Let's define a formulation for this "brownfield" generation expansion problem with existing capacity retirement decisions and new build capacity expansion decisions.

First, define a new subset of generators $OLD \subset G$ that consists of all existing generators, and an existing capacity parameter $ExistingCap_g \forall g \in OLD$. 

For these resources, we don't have a capacity expansion decision ($CAP_g$), but we do have a retirement decision, $RET_g$, which indicates how much capacity is to be retired before the planning year. 

The $FixedCost_g$ for each existing generator consists only of the ongoing fixed operations and maintenance costs ($FixedOM_g$), with no annuitized investment cost component.

For convenience, let's also define a new subset $NEW \subset G$ that consists of all new build capacity options.

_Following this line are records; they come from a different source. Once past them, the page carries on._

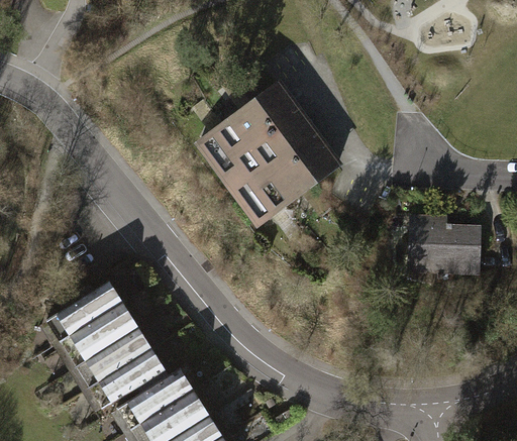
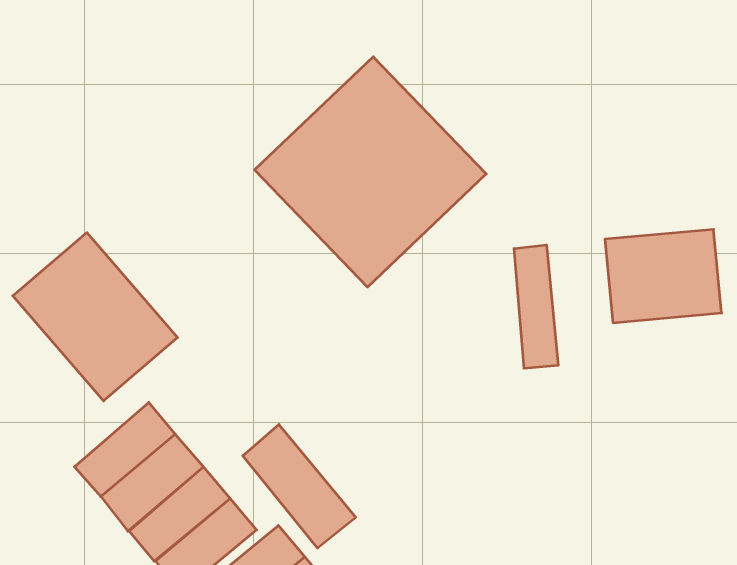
building: none -> [13,233,178,401]
building: none -> [514,245,558,368]
building: none -> [243,424,356,548]

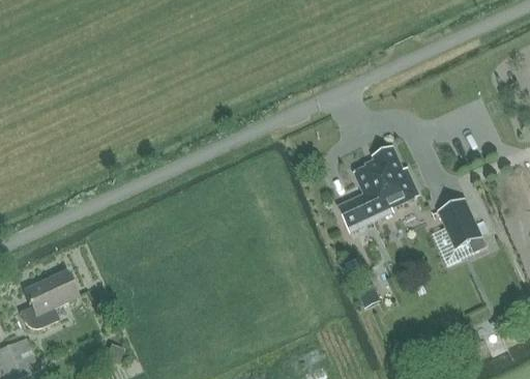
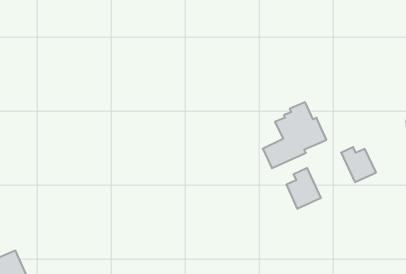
building: none -> [287,168,321,209]
building: [20,270,78,330] -> none

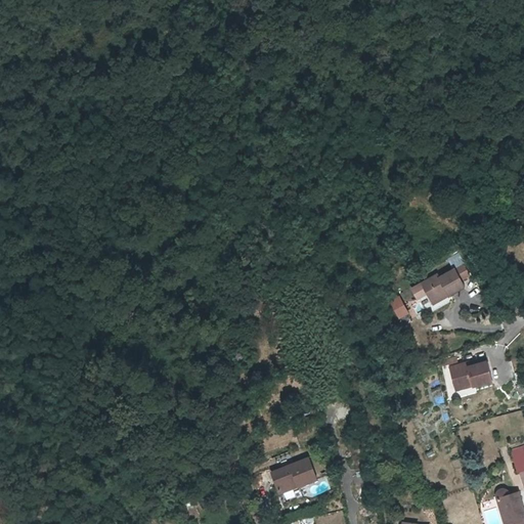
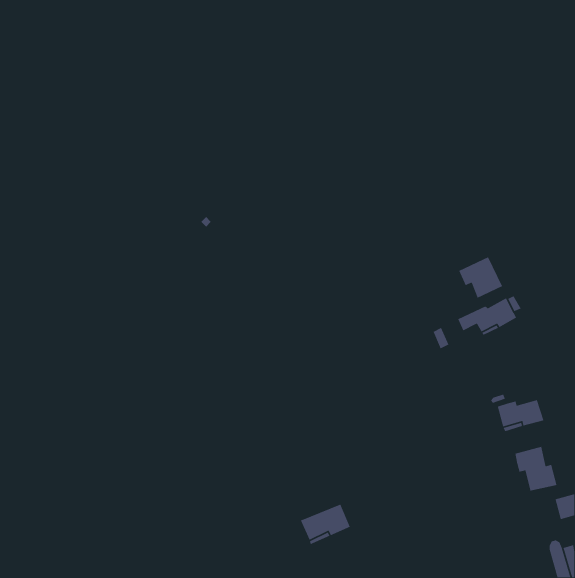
building: none -> [458,256,503,299]
building: none -> [515,446,557,492]

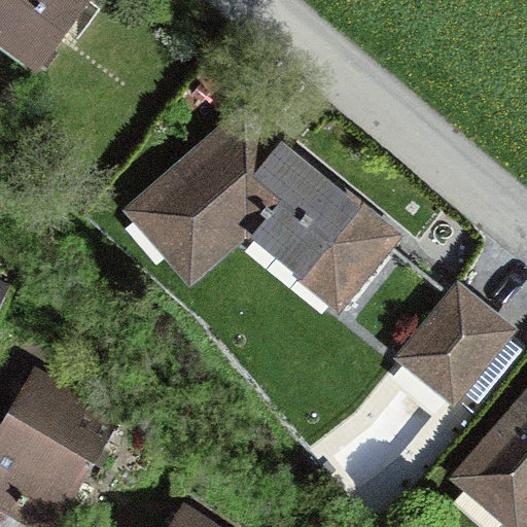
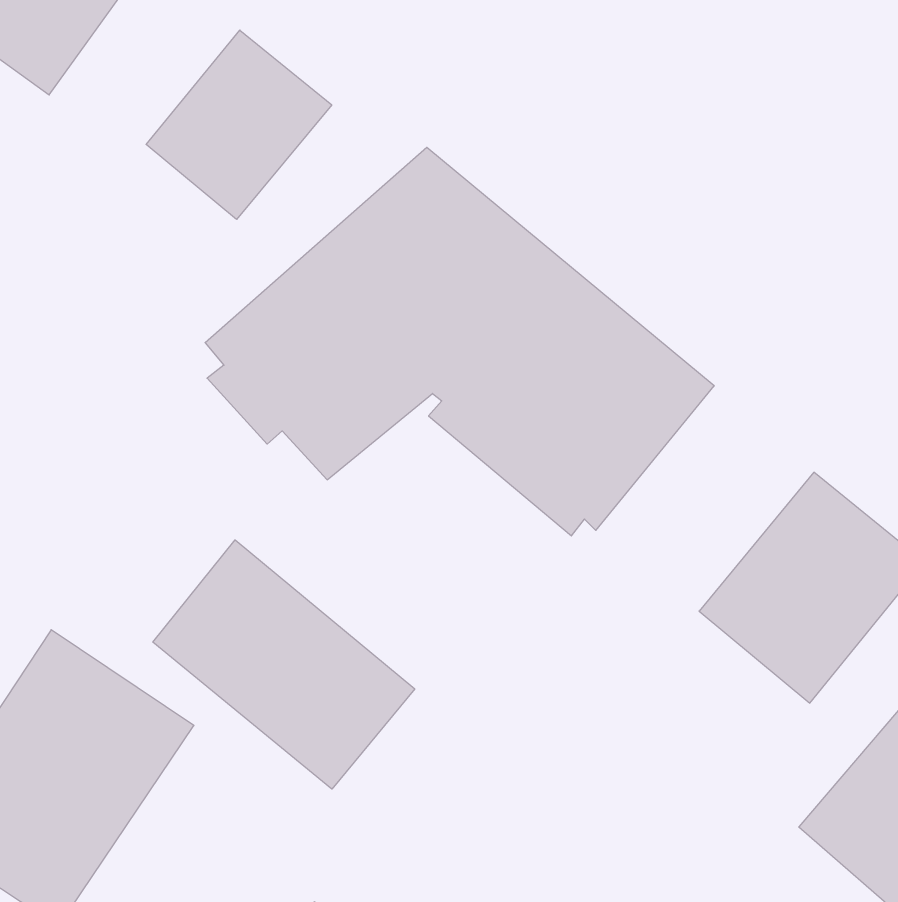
building: none -> [146,30,332,219]
building: none -> [153,540,415,789]

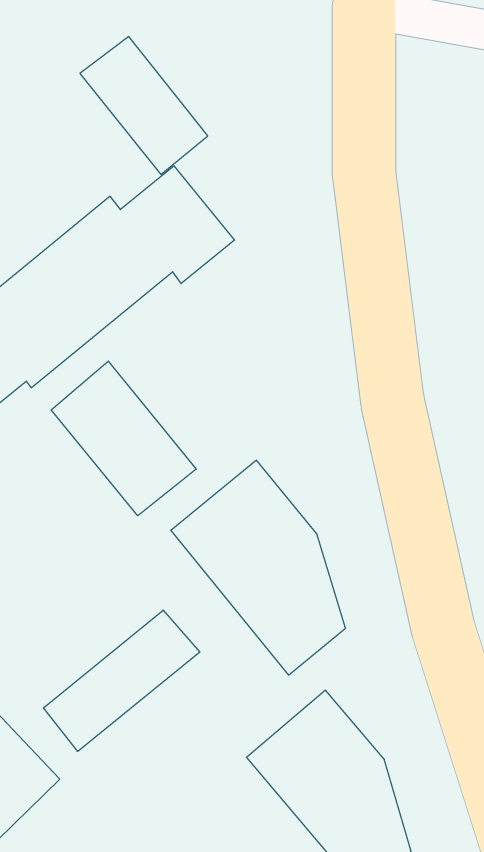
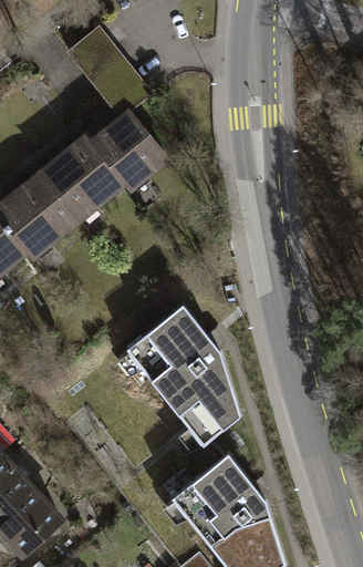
building: [51,361,196,516] -> none
building: [43,610,200,751] -> none

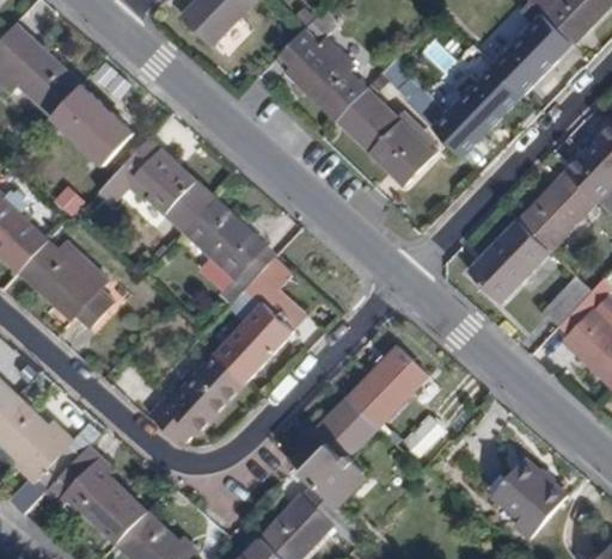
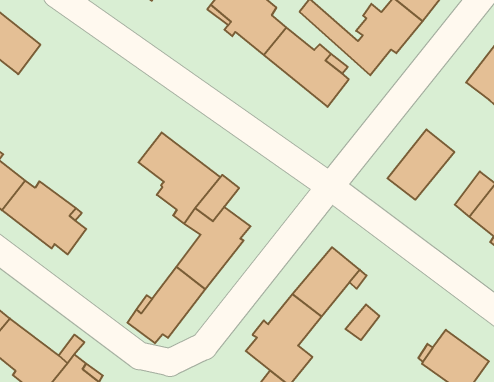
building: [51,85,131,159] -> none
building: [98,139,212,231] -> none
building: [518,171,593,250] -> none

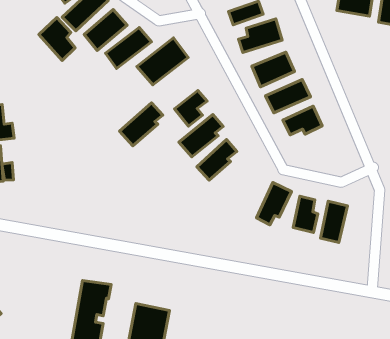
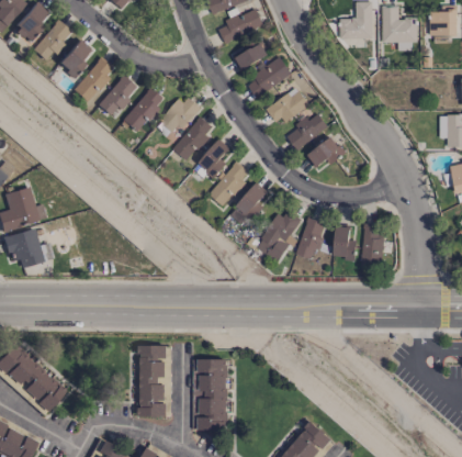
building: [39,17,75,60] -> none
building: [120,103,163,146] -> [173,116,213,161]
building: none -> [257,208,303,260]

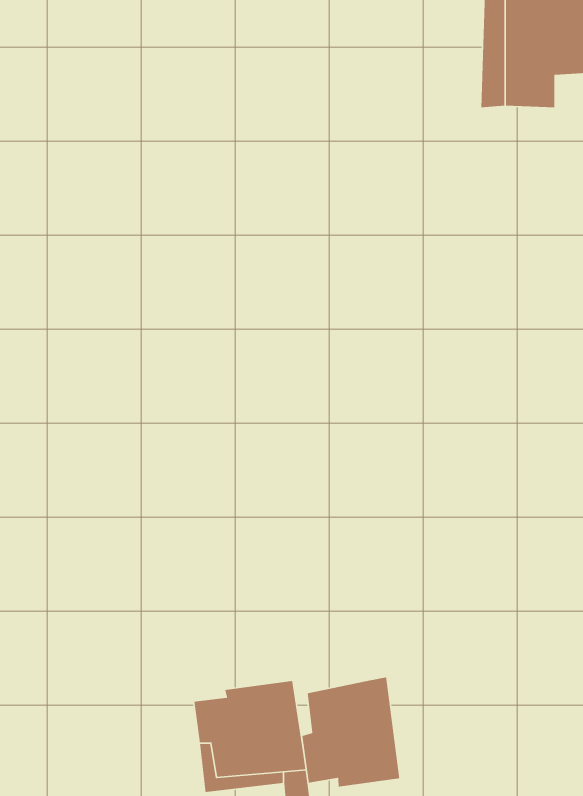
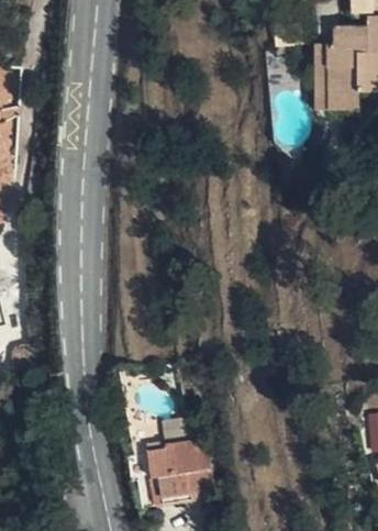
building: [302,676,400,788] -> none

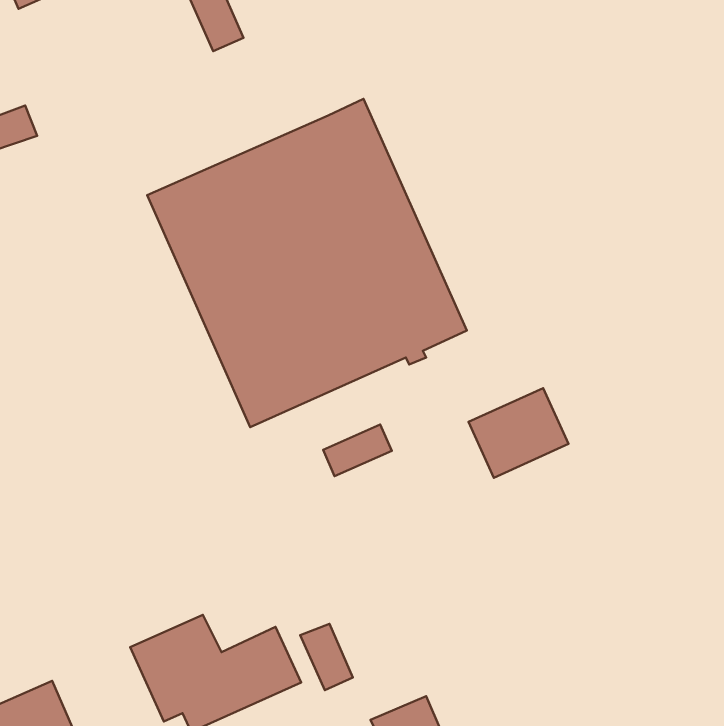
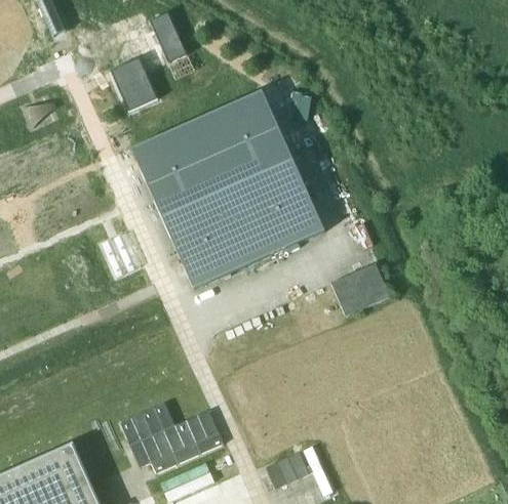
building: none -> [106,55,154,110]
building: [323,424,392,476] -> none
building: [300,624,353,690] -> none

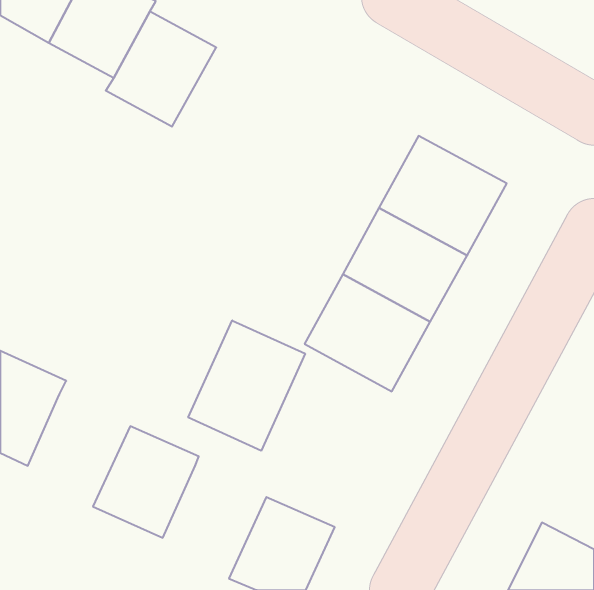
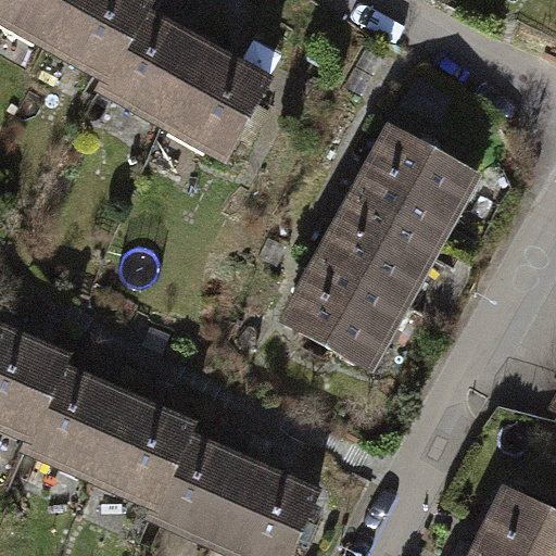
building: none -> [161,45,267,155]
building: [188,320,305,451] -> none
building: none -> [22,369,122,473]
building: none -> [148,435,249,541]

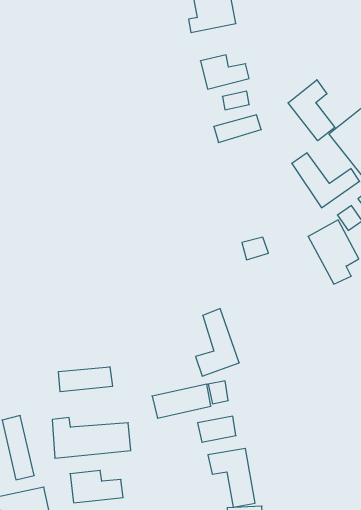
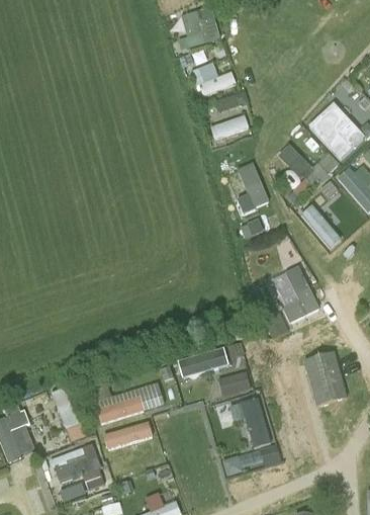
building: [288,80,335,141] -> none
building: none -> [237,162,269,212]
building: [196,309,239,376] -> [282,265,319,324]
building: [58,367,113,392] -> none
building: none -> [305,354,347,405]

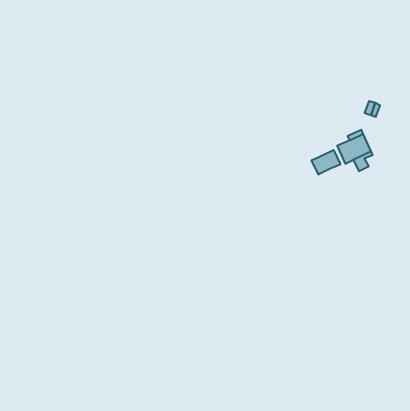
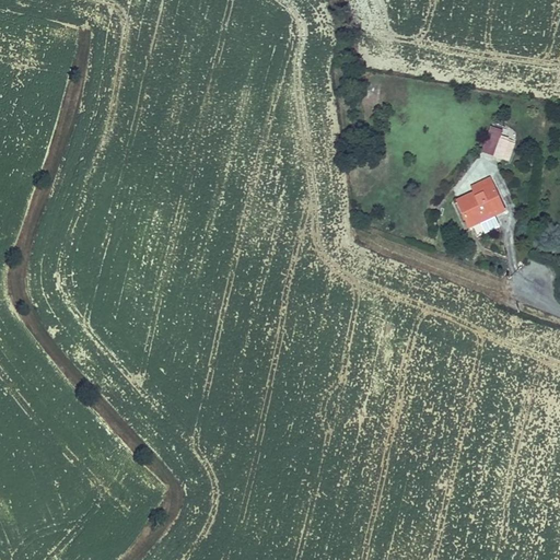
building: [312,150,340,175] -> none

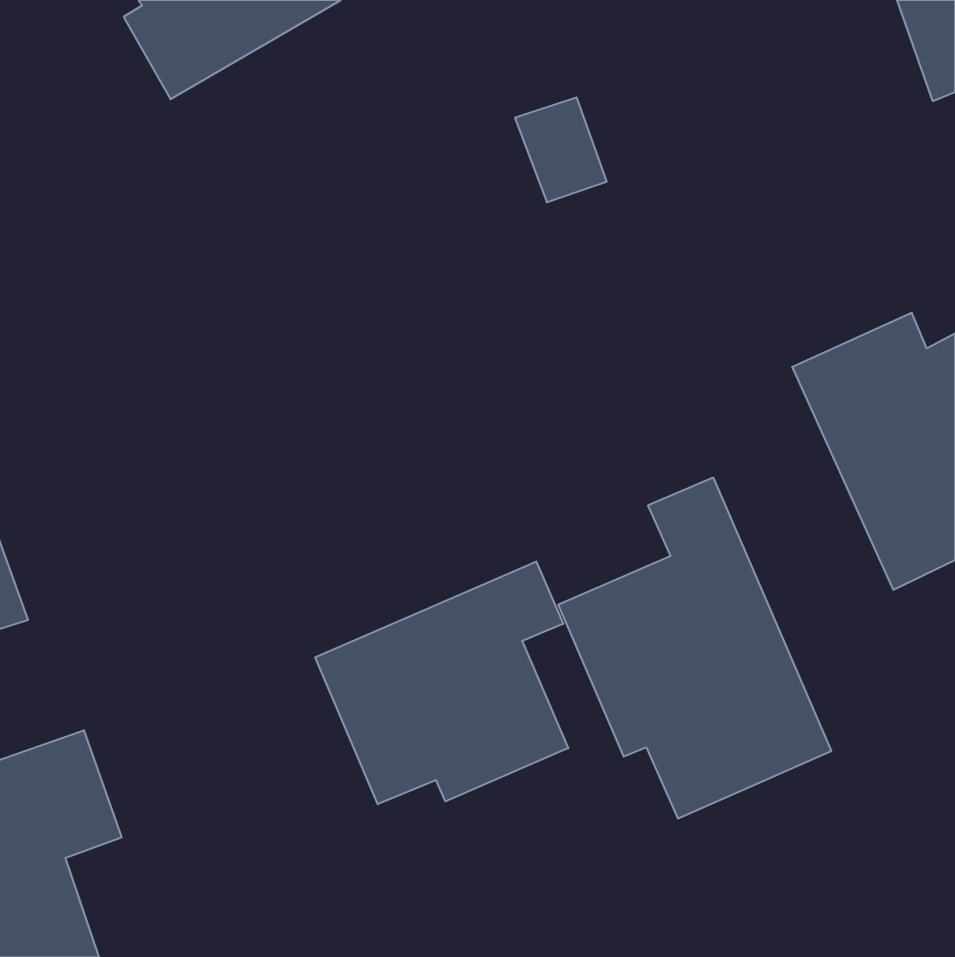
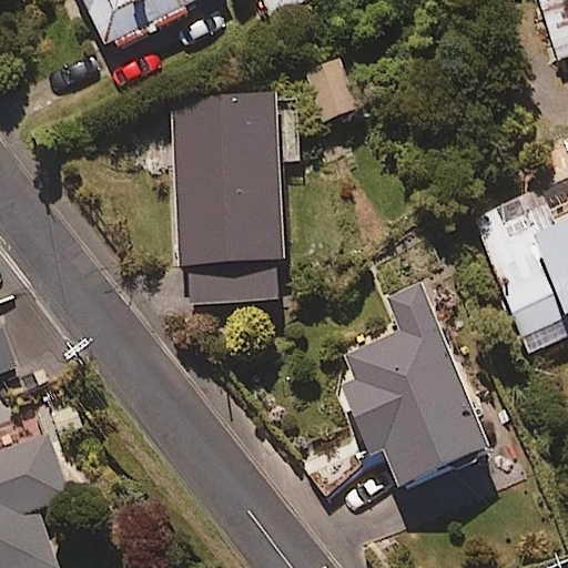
building: none -> [170,92,286,301]
building: [315,561,568,804] -> none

The new formulation is as follows:

$\begin{align}
\min &\sum_{g \in NEW} FixedCost_g \times CAP_g + \sum_{g \in OLD} FixedCost_g \times (ExistingCap_g - RET_g)& \\
&\quad\quad+ \sum_{g\in G}\sum_{h \in H} VarCost_g \times GEN_{g,h} + \sum_{h \in H} NSECost \times NSE_h &\\[6pt]
\end{align}$

$\begin{align}
&\text{s.t.}&\\[6pt]
&\text{Demand balance constraint:}&\\[6pt]
& \sum_{g \in G} GEN_{g,h} + NSE_h = Demand_h & \forall \quad h \in H\\[6pt]
&\text{Capacity constraint for new build thermal:}&\\[6pt]
& GEN_{g,h} \leq CAP_g & \forall \quad g \in NEW \text{ & } \notin RE \text{ & } h \in H\\[6pt]
&\text{Capacity constraint for existing thermal:}&\\[6pt]
& GEN_{g,h} \leq ExistingCap_g - RET_g & \forall \quad g \in OLD \text{ & } \notin RE \text{ & } h \in H\\[6pt]
&\text{Capacity constraint for new build RE:}&\\[6pt]
& GEN_{g,h} \leq CAP_g \times cf_g & \forall \quad g \in NEW \text{ & } \in RE \text{ & } h \in H\\[6pt]
&\text{Capacity constraint for existing RE:}&\\[6pt]
& GEN_{g,h} \leq (ExistingCap_g - RET_g) \times cf_g & \forall \quad g \in OLD \text{ & } \in RE \text{ & } h \in H\\[6pt]
&\text{Capacity variable only for new build:}&\\[6pt]
& CAP_{g} \geq 0 & \forall \quad g \in NEW\\[6pt]
&\text{Retirement variable only for existing:}&\\[6pt]
& RET_{g} \geq 0 & \forall \quad g \in OLD\\[6pt]
&\text{Generation and NSE variables:}&\\[6pt]
& GEN_{g,h} \geq 0 & \forall \quad g \in G \text{ & } h \in H\\
& NSE_{h} \geq 0 & \forall \quad h \in H
\end{align}$

You'll construct this model in Homework 2 as well.